READING PASSAGE:
* * *

Type System

Marrow’s type system follows the Apache Arrow specification. Types are represented as DataType objects and can be constructed explicitly or inferred from Python data.

Available types

Constructor Arrow type Python equivalent
ma.bool_() bool bool
ma.int8() int8
ma.int16() int16
ma.int32() int32
ma.int64() int64 int
ma.uint8() uint8
ma.uint16() uint16
ma.uint32() uint32
ma.uint64() uint64
ma.float16() float16
ma.float32() float32
ma.float64() float64 float
ma.string() utf8 str

For nested types, types are constructed with helper functions:

Constructor Arrow type
ma.field("name", dtype) named field descriptor
ma.struct([field, ...]) struct with named fields
# Type objects are just values — print them to inspect
print(ma.int64())
print(ma.float32())
print(ma.string())
int64
float32
string

Type inference

When type= is omitted from ma.array(), the type is inferred from the data in a single pass:

print(ma.infer_type([1, 2, 3]))             # int64  (Python int)
print(ma.infer_type([1.0, 2.0]))            # float64  (Python float)
print(ma.infer_type([True, False]))         # bool
print(ma.infer_type(["a", "b", "c"]))       # string
print(ma.infer_type([[1, 2], [3, 4]]))      # list<int64>
print(ma.infer_type([{"x": 1, "y": 1.5}])) # struct<x: int64, y: float64>
int64
float64
bool
string
list<int64>
struct<x: int64, y: float64>

Inference rules

  • intint64
  • floatfloat64
  • boolbool
  • strstring
  • list / tuplelist(T) where T is inferred from child elements
  • dictstruct(field1: T1, field2: T2, ...) — field names taken from keys, types inferred from values
  • None mixed with typed values → typed array with a null at that position

When inference fails

Inference requires at least one non-None element to determine the type. An all-None list needs an explicit type:

# This raises — can't infer type from all Nones
ma.array([None, None])
---------------------------------------------------------------------------
Exception                                 Traceback (most recent call last)
Cell In[4], line 2
      1 # This raises — can't infer type from all Nones
----> 2 ma.array([None, None])

Exception: cannot build array: sequence is empty or all-None (provide type= explicitly)
# Provide an explicit type instead
arr = ma.array([None, None], type=ma.int64())
print(arr)
print("null count:", arr.null_count())
PrimitiveArray[int64]([NULL, NULL])

* * *

(Saved data entries)
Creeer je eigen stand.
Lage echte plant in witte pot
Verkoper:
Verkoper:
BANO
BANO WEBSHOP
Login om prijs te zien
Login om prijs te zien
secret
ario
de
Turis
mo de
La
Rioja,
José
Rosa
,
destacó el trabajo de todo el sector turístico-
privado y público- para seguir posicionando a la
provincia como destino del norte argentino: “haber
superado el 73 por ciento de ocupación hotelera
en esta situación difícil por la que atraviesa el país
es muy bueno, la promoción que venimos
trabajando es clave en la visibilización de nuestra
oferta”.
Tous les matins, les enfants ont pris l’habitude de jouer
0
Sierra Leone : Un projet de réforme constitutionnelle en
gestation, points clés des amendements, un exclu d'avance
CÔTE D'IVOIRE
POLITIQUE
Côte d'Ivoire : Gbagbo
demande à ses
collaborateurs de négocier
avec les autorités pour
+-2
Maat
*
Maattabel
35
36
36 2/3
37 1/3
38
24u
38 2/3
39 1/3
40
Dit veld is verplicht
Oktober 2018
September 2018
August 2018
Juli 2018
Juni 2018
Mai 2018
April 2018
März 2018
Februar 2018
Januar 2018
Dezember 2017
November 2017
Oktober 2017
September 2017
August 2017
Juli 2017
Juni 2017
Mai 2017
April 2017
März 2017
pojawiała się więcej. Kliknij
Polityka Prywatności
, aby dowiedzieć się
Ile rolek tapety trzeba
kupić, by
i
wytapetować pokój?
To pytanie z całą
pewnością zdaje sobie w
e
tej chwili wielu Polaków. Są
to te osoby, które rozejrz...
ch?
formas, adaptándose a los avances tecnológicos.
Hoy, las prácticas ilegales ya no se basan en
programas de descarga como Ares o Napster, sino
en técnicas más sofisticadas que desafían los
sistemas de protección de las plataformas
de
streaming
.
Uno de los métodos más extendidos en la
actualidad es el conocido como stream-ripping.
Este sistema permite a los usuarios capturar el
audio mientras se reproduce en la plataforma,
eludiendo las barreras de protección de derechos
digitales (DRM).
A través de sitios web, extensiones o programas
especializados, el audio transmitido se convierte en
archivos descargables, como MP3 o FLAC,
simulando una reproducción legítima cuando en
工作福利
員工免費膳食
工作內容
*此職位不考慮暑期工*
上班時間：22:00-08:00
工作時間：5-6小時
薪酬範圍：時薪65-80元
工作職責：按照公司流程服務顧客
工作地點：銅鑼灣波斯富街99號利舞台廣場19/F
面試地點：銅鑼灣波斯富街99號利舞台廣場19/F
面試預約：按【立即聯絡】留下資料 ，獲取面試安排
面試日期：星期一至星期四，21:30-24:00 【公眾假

* * *

TRY IT: Reproduce word for word the stretch of the type system page from "Exception: cannot build" through "ma.array([None, None], type=ma.int64())". Work from the type system page only.

SOLUTION TO THE EXERCISE:
Exception: cannot build array: sequence is empty or all-None (provide type= explicitly)
# Provide an explicit type instead
arr = ma.array([None, None], type=ma.int64())